Saved data entries:
◇ ◇ ◇ ◇ ◇ ◇ ◇

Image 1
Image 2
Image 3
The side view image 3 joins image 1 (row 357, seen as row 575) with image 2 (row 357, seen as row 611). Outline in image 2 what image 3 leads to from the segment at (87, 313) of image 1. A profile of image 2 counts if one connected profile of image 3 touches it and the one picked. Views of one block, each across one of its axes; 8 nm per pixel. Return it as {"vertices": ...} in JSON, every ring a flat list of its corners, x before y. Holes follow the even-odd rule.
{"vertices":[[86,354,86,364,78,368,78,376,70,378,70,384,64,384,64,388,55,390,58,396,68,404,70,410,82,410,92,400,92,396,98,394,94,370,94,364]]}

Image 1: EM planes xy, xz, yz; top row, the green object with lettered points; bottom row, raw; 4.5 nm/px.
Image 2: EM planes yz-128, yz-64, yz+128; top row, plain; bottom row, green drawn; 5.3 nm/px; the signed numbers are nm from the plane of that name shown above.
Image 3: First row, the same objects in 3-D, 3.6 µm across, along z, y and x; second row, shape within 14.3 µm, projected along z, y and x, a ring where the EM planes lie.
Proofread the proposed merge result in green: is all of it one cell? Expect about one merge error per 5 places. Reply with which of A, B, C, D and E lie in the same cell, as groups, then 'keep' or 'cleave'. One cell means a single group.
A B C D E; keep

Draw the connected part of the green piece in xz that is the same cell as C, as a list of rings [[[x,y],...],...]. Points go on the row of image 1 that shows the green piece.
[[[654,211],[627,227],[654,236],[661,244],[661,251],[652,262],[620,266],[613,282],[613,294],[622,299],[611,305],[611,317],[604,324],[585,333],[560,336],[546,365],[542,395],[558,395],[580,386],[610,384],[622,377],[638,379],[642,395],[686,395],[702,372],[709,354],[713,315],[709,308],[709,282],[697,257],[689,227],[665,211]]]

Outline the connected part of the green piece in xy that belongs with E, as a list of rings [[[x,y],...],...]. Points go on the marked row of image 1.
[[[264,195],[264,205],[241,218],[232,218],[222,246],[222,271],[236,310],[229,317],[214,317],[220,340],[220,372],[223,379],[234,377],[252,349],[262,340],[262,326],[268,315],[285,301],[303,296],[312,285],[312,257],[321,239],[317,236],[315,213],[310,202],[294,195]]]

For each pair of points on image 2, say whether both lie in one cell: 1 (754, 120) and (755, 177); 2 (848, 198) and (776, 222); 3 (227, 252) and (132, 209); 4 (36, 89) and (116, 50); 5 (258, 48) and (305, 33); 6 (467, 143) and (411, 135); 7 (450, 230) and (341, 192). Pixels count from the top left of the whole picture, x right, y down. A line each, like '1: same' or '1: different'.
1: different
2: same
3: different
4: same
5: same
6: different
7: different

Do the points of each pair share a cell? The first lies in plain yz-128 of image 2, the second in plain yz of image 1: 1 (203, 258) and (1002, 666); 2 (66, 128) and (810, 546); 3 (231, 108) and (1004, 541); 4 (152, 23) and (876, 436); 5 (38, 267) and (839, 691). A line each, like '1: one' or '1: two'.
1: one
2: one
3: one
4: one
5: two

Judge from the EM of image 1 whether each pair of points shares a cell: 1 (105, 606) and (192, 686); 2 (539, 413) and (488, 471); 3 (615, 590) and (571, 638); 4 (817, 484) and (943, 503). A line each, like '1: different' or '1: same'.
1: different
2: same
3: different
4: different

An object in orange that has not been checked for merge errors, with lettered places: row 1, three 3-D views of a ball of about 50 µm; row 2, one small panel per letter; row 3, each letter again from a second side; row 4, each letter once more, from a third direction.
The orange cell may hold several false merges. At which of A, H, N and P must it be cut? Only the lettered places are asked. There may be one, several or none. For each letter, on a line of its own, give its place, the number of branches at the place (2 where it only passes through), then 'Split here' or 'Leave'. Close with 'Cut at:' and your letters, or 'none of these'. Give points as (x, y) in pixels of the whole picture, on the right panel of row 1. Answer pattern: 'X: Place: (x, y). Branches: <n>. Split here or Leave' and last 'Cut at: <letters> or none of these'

◇ ◇ ◇ ◇ ◇ ◇ ◇

→ **What to do**
Word for word, repeat the records above.

→ **Reply**
Image 1
Image 2
Image 3
The side view image 3 joins image 1 (row 357, seen as row 575) with image 2 (row 357, seen as row 611). Outline in image 2 what image 3 leads to from the segment at (87, 313) of image 1. A profile of image 2 counts if one connected profile of image 3 touches it and the one picked. Views of one block, each across one of its axes; 8 nm per pixel. Return it as {"vertices": ...} in JSON, every ring a flat list of its corners, x before y. Holes follow the even-odd rule.
{"vertices":[[86,354,86,364,78,368,78,376,70,378,70,384,64,384,64,388,55,390,58,396,68,404,70,410,82,410,92,400,92,396,98,394,94,370,94,364]]}

Image 1: EM planes xy, xz, yz; top row, the green object with lettered points; bottom row, raw; 4.5 nm/px.
Image 2: EM planes yz-128, yz-64, yz+128; top row, plain; bottom row, green drawn; 5.3 nm/px; the signed numbers are nm from the plane of that name shown above.
Image 3: First row, the same objects in 3-D, 3.6 µm across, along z, y and x; second row, shape within 14.3 µm, projected along z, y and x, a ring where the EM planes lie.
Proofread the proposed merge result in green: is all of it one cell? Expect about one merge error per 5 places. Reply with which of A, B, C, D and E lie in the same cell, as groups, then 'keep' or 'cleave'. One cell means a single group.
A B C D E; keep

Draw the connected part of the green piece in xz that is the same cell as C, as a list of rings [[[x,y],...],...]. Points go on the row of image 1 that shows the green piece.
[[[654,211],[627,227],[654,236],[661,244],[661,251],[652,262],[620,266],[613,282],[613,294],[622,299],[611,305],[611,317],[604,324],[585,333],[560,336],[546,365],[542,395],[558,395],[580,386],[610,384],[622,377],[638,379],[642,395],[686,395],[702,372],[709,354],[713,315],[709,308],[709,282],[697,257],[689,227],[665,211]]]

Outline the connected part of the green piece in xy that belongs with E, as a list of rings [[[x,y],...],...]. Points go on the marked row of image 1.
[[[264,195],[264,205],[241,218],[232,218],[222,246],[222,271],[236,310],[229,317],[214,317],[220,340],[220,372],[223,379],[234,377],[252,349],[262,340],[262,326],[268,315],[285,301],[303,296],[312,285],[312,257],[321,239],[317,236],[315,213],[310,202],[294,195]]]

For each pair of points on image 2, say whether both lie in one cell: 1 (754, 120) and (755, 177); 2 (848, 198) and (776, 222); 3 (227, 252) and (132, 209); 4 (36, 89) and (116, 50); 5 (258, 48) and (305, 33); 6 (467, 143) and (411, 135); 7 (450, 230) and (341, 192). Pixels count from the top left of the whole picture, x right, y down. A line each, like '1: same' or '1: different'.
1: different
2: same
3: different
4: same
5: same
6: different
7: different

Do the points of each pair share a cell? The first lies in plain yz-128 of image 2, the second in plain yz of image 1: 1 (203, 258) and (1002, 666); 2 (66, 128) and (810, 546); 3 (231, 108) and (1004, 541); 4 (152, 23) and (876, 436); 5 (38, 267) and (839, 691). A line each, like '1: one' or '1: two'.
1: one
2: one
3: one
4: one
5: two

Judge from the EM of image 1 whether each pair of points shares a cell: 1 (105, 606) and (192, 686); 2 (539, 413) and (488, 471); 3 (615, 590) and (571, 638); 4 (817, 484) and (943, 503). A line each, like '1: different' or '1: same'.
1: different
2: same
3: different
4: different

An object in orange that has not been checked for merge errors, with lettered places: row 1, three 3-D views of a ball of about 50 µm; row 2, one small panel per letter; row 3, each letter again from a second side; row 4, each letter once more, from a third direction.
The orange cell may hold several false merges. At which of A, H, N and P must it be cut? Only the lettered places are asked. There may be one, several or none. For each letter, on a line of its own, give its place, the number of branches at the place (2 where it only passes through), then 'Split here' or 'Leave'. Close with 'Cut at:' and your letters, or 'none of these'. Give points as (x, y) in pixels of the whole picture, on the right panel of row 1. Answer pattern: 'X: Place: (x, y). Branches: <n>. Split here or Leave' and last 'Cut at: <letters> or none of these'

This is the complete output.